What this task involves: Report every line of the records below that includes the string "return".

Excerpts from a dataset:
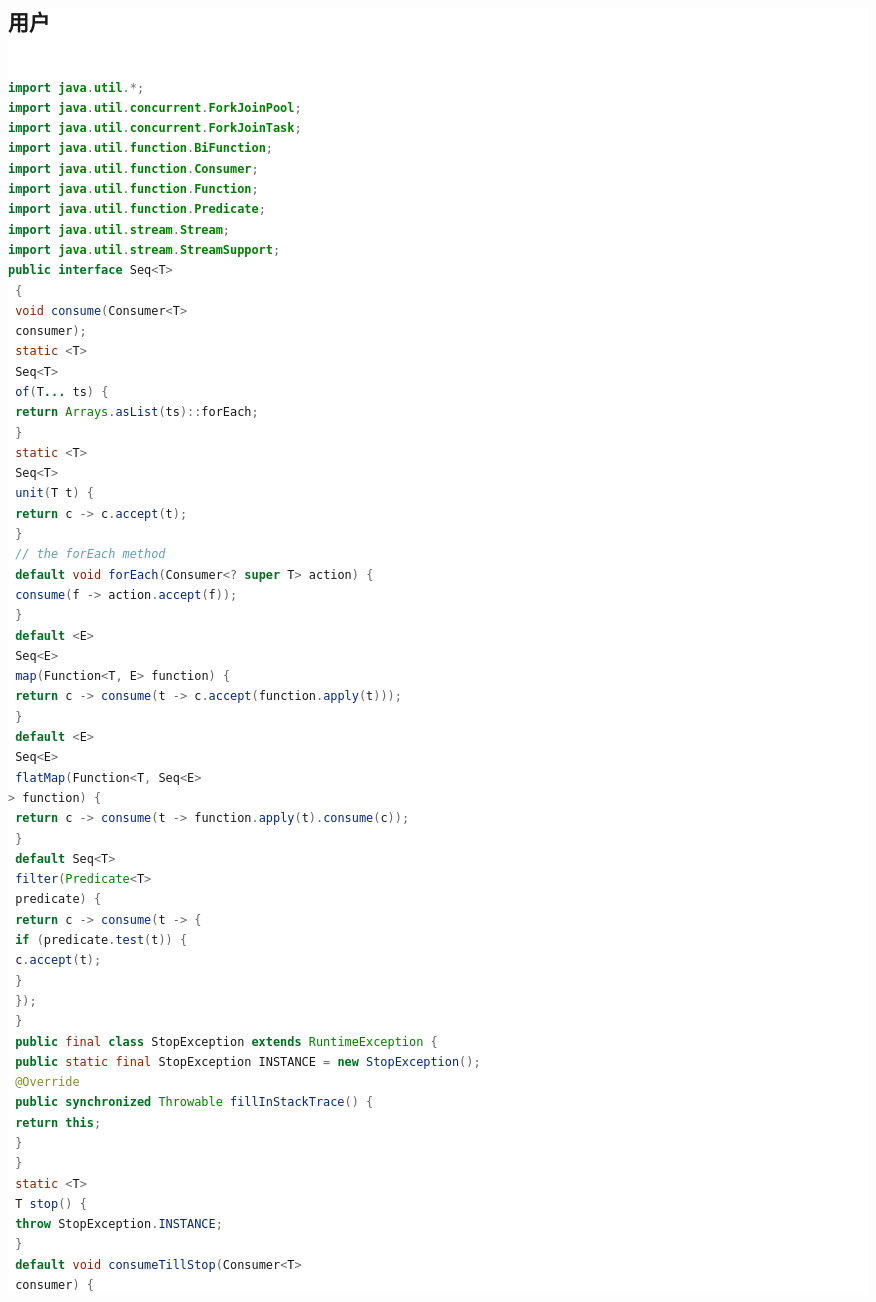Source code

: ## 用户
```java

import java.util.*;
import java.util.concurrent.ForkJoinPool;
import java.util.concurrent.ForkJoinTask;
import java.util.function.BiFunction;
import java.util.function.Consumer;
import java.util.function.Function;
import java.util.function.Predicate;
import java.util.stream.Stream;
import java.util.stream.StreamSupport;
public interface Seq<T>
 {
 void consume(Consumer<T>
 consumer);
 static <T>
 Seq<T>
 of(T... ts) {
 return Arrays.asList(ts)::forEach;
 }
 static <T>
 Seq<T>
 unit(T t) {
 return c -> c.accept(t);
 }
 // the forEach method
 default void forEach(Consumer<? super T> action) {
 consume(f -> action.accept(f));
 }
 default <E>
 Seq<E>
 map(Function<T, E> function) {
 return c -> consume(t -> c.accept(function.apply(t)));
 }
 default <E>
 Seq<E>
 flatMap(Function<T, Seq<E>
> function) {
 return c -> consume(t -> function.apply(t).consume(c));
 }
 default Seq<T>
 filter(Predicate<T>
 predicate) {
 return c -> consume(t -> {
 if (predicate.test(t)) {
 c.accept(t);
 }
 });
 }
 public final class StopException extends RuntimeException {
 public static final StopException INSTANCE = new StopException();
 @Override
 public synchronized Throwable fillInStackTrace() {
 return this;
 }
 }
 static <T>
 T stop() {
 throw StopException.INSTANCE;
 }
 default void consumeTillStop(Consumer<T>
 consumer) {
```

Your solution:
 return Arrays.asList(ts)::forEach;
 return c -> c.accept(t);
 return c -> consume(t -> c.accept(function.apply(t)));
 return c -> consume(t -> function.apply(t).consume(c));
 return c -> consume(t -> {
 return this;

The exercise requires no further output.